Back in 1951, George Gey began publicizing Hela and sending it to many different researchers around the world, but he does not make any sort of profit from this. Meanwhile, Henrietta’s condition was growing worse by the day, until the doctors pronounce that her tumor has progressed to the point of inoperability. Rebecca traveled to Baltimore, where the Lackses were residents at the time, and encountered Courtney Speed, who was a local woman that was determined to publicize Henrietta’s story. Meanwhile in September 1951, Henrietta’s condition worse than ever before, causing her to die a month later in October.

The doctors at Hopkins pressured Day into allowing them to perform an autopsy on her so that they may study her cells further. Her family buried her in a grave that had not been marked. Hela continues to thrive, aiding researchers in creating a polio vaccine, and leading to the first ever operation to produce human cells on a massive scale. Scientists began using those cells to study viruses, the genetics of humans, various drugs, environmental stress, and vitamins. Journalists began questioning Henrietta’s true identity, and eventually wrote an article about her using the name Helen Lane, which was obviously wrong.

Without their mother, Henrietta’s children were left with her cousin who was very abusive. All the children suffered from this but Henrietta’s youngest child, Joe, who had suffered the most from their current living conditions. Shortly after Henrietta’s death, Joe became a troubled child who is always finding ways to get himself into trouble. Rebecca continued to explore Henrietta’s heritage, noticing that though her family was descended from white plantation owners and enslaved women, the clan were strictly divided into white Lackses and black Lackses, who never mix.

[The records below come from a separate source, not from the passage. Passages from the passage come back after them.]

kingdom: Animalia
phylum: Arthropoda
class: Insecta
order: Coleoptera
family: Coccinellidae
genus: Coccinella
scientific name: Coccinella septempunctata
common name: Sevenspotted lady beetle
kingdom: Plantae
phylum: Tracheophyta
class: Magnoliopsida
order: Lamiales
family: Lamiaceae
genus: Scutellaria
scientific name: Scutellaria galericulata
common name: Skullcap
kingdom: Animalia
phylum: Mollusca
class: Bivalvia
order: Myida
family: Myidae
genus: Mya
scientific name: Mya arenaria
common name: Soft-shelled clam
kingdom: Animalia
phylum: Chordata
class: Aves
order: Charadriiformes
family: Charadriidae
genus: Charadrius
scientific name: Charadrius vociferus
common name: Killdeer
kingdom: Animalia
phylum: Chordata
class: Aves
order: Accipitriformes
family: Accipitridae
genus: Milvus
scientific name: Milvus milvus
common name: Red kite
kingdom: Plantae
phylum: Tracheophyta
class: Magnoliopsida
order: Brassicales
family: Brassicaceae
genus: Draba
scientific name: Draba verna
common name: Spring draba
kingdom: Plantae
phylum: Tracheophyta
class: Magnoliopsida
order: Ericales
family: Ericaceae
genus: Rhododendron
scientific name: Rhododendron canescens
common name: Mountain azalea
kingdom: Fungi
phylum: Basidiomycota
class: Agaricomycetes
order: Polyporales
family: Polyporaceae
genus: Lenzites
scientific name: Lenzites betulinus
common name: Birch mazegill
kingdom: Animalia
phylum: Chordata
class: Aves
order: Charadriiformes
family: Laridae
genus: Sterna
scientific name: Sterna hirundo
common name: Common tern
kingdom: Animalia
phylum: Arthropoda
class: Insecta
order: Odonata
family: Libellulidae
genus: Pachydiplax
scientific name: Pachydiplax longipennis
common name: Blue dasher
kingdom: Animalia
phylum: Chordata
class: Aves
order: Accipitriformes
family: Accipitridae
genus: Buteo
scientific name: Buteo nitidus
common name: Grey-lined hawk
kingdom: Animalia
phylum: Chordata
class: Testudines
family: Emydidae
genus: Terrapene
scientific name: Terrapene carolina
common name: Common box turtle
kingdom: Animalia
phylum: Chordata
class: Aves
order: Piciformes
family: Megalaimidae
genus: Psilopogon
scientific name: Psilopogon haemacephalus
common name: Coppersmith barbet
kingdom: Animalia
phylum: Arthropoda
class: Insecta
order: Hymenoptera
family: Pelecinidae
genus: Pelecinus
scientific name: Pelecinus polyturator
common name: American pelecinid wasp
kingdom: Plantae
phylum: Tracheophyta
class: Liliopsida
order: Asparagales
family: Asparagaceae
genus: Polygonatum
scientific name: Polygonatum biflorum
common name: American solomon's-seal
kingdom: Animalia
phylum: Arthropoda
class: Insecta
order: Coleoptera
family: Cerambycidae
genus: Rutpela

A man under the name Chester Southam, injected Hela and different cancer cells into patients without their knowledge. He became well known for his unethical practices. This process was officially banned by the New York Medical Board of Regents. The case then started a debate over questions of medical consent. As this conflict raged on, Hela became far more widespread, contaminating hundreds of other cell lines. Henrietta’s children grew up and began having children of their own. Joe, the child who always got himself into trouble, was convicted for murder and sentenced to fifteen years in prison.

It is in prison that Joe converted to Islamic religion and changes his name to Zakariyya. In the present day, Rebecca finally got to meet Lawrence, Sonny, and Day, all of whom were furious over the fact that others are profiting off of Henrietta’s cells while they live in poverty. Rebecca remembered when the family first found out about HeLa, and described their shock and confusion. Eventually Hopkins contacted them to study their own genetic information, but never explained why. Deborah was afraid of this because she believed that they were testing to see if she would die like her mother.